Based on all of the above, I disagree with the majority decision affirming the grant of summary judgment. Gaddy deserves its day in court.
. Gaddy employees testified that they were to go out and "chum” clients for the lawsuit.
. Gaddy’s pretrial memorandum asserts that the fee received by Bowles Rice was $4,000,000.00.
. Our longstanding summary judgment jurisprudence is clear that a circuit court is not to weigh the evidence at the summary judgment stage, rather, the circuit court's function is to determine whether a genuine issue of disputed fact exists. Syllabus Point 3 of Painter v. Peavy, 192 W.Va. 189, 451 S.E.2d 755 (1994), states "[t]he circuit court’s function at the summary judgment stage is not to weigh the evidence and determine the truth of the matter, but is to determine whether there is a genuine issue for trial.”
. The record contains two further items showing the continuing communication between Gaddy and Bowles Rice after the class action was certified. First, there is a letter from Bowles Rice to Gaddy in July 2007, memorializing a recent meeting between the parties in which Gaddy's fee was discussed. Second, the record includes a transcribed voicemail from Mr. Lane to a Gad-dy employee, Frank McCullough, in 2007, in which Mr. Lane states "my goal from the beginning is to figure out a way to compensate Gad-dy!.]"

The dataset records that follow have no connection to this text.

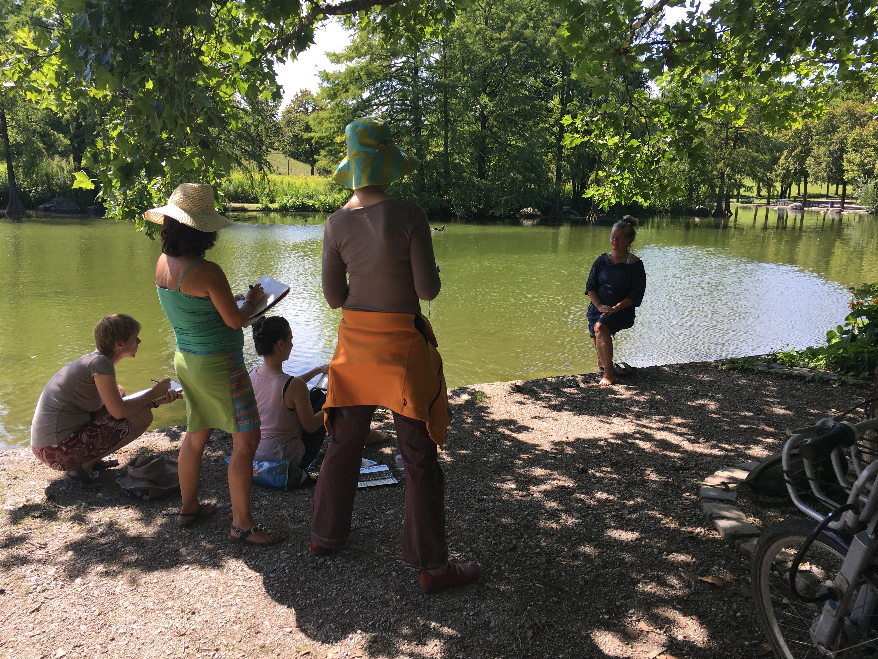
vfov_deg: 48.2
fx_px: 736
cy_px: 330
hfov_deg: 61.7
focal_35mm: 29
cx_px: 439
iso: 25
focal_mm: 4.15
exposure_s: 1/469
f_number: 2.2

. The record includes an email from Gaddy employee Frank McCullough to Mr. Lane of Bowles Rice in March of 2004, describing Gaddy’s understanding of the agreement the parties had reached:
Clearly though, the $750 fee (initial fee Gad-dy charged to potential claimants), as with your legal evaluation fee, does not cover the true cost of the time expended on the evaluation. Rather, its like fishing — sometimes you have to chum some to gather in the big fish. That is how I view the effort. The big fish will produce some sort of big settlement and I am presuming that there will be some sort of equitable sharing of those proceeds between the folks that make it happen — i.e., the client, Bowles/Lane/George and Gaddy. The more clients the (1) greater probability of having the critical mass I think is important to obtaining an equitable settlement sooner than later and (2) the aggregated larger pot available to split among the participating parties!.]